How do you know that the film you are making will be successful? How do you figure out if your audience will identify and be moved to action after watching it? How can you help a client to reach a specific goal for their video and the response?
”How do you decide what path to take to best reach your target audience?
JOHN-CLAY: It really boils down to who your intended audience is. What do you want people to do? And a lot of this comes from asking the client.
But I’ve had two different projects recently, one that came to me saying, “We want a college promo,” and I said, “Okay, what do you want people to do when they’re done with the video?” Their response was “Sign up to attend the college.”
So then I had to go think through what’s the best way to showcase college so that people will sign up?
We also did a promo for a marriage conference. I was kind of volunteering to do that one and I had an idea of what I wanted to do. I wanted people to sign up for the conference.
With the conference, we decided not to interview the people who run the conference. Instead, we decided to go talk to attendees who had attended and benefitted from the conference, and that’s all you hear in the finished promo. We didn’t even talk to people who started it, who run it, they didn’t really care to be on there anyway.

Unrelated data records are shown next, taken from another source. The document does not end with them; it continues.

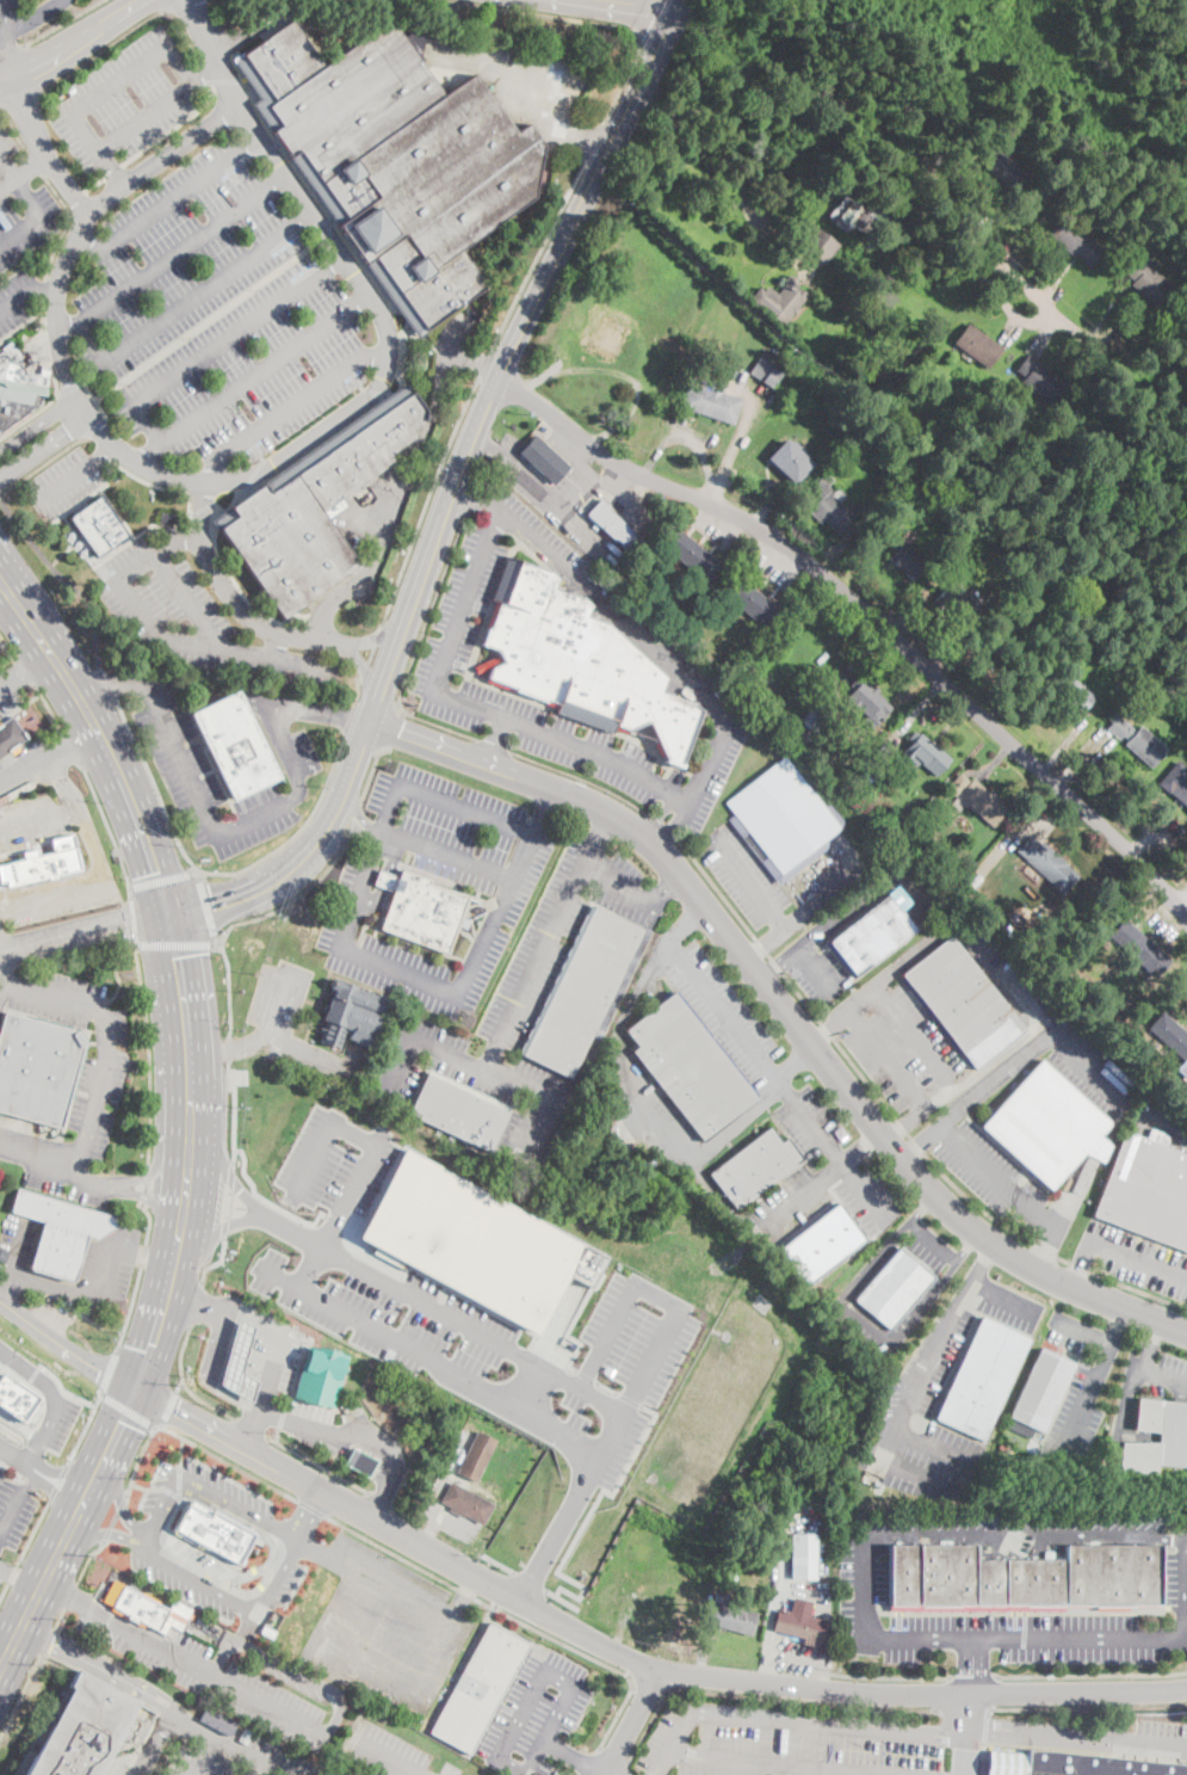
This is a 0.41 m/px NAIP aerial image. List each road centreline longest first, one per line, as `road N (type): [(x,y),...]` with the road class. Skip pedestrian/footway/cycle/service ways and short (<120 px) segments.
road 1 (residential): [(136,1391),(655,1670),(865,1694),(1186,1688)]
road 2 (tertiary): [(169,908),(208,910),(278,877),(322,839),(339,811),(472,446),(679,0)]
road 3 (residential): [(375,723),(600,807),(645,839),(935,1195),(1031,1268),(1186,1331)]
road 4 (residential): [(500,383),(622,464),(743,519),(806,559),(1125,846),(1186,917)]
road 5 (residential): [(625,115),(897,95),(923,125),(963,233),(1124,360)]
road 6 (primary): [(173,1258),(136,1391),(0,1670)]
road 7 (primary): [(5,586),(119,772),(169,908)]
road 8 (primary): [(169,908),(186,1140)]
road 9 (tertiary): [(0,82),(63,53),(142,0)]
road 10 (residential): [(0,1300),(136,1391)]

So there are different approaches. It kind of depends because you have to think through who is going to watch it? When people are watching it – who do you want to respond, and what do you want them to do? Some people are going to say, “Oh, I hated your project.” That can be okay, if they’re not your intended audience. You should listen to them, but that’s not who you were going for anyway.
So, for example, for a promo about an artist, with all the different aspects of art, is your goal is to showcase them in more of like a human interest way, or to showcase their art and that they sell it, and then encourage viewers to visit the website. Depending on which direction, you might spend more time on who they are and why they got started and the reasons behind it. Or if it’s a certain type of art that they want people to buy, focus on that.
You can cover too much and it will feel like no one thing stood out. So decide if the art is what needs to stand out and if the person creating it is just kind of a side story, or if it’s the person who’s creating it, and what they create is the side story and doesn’t matter as much.
The question is “why?” And the answer to that is how you figure out what direction to take. It just depends on who you want to reach and what you want them to do when they’re done.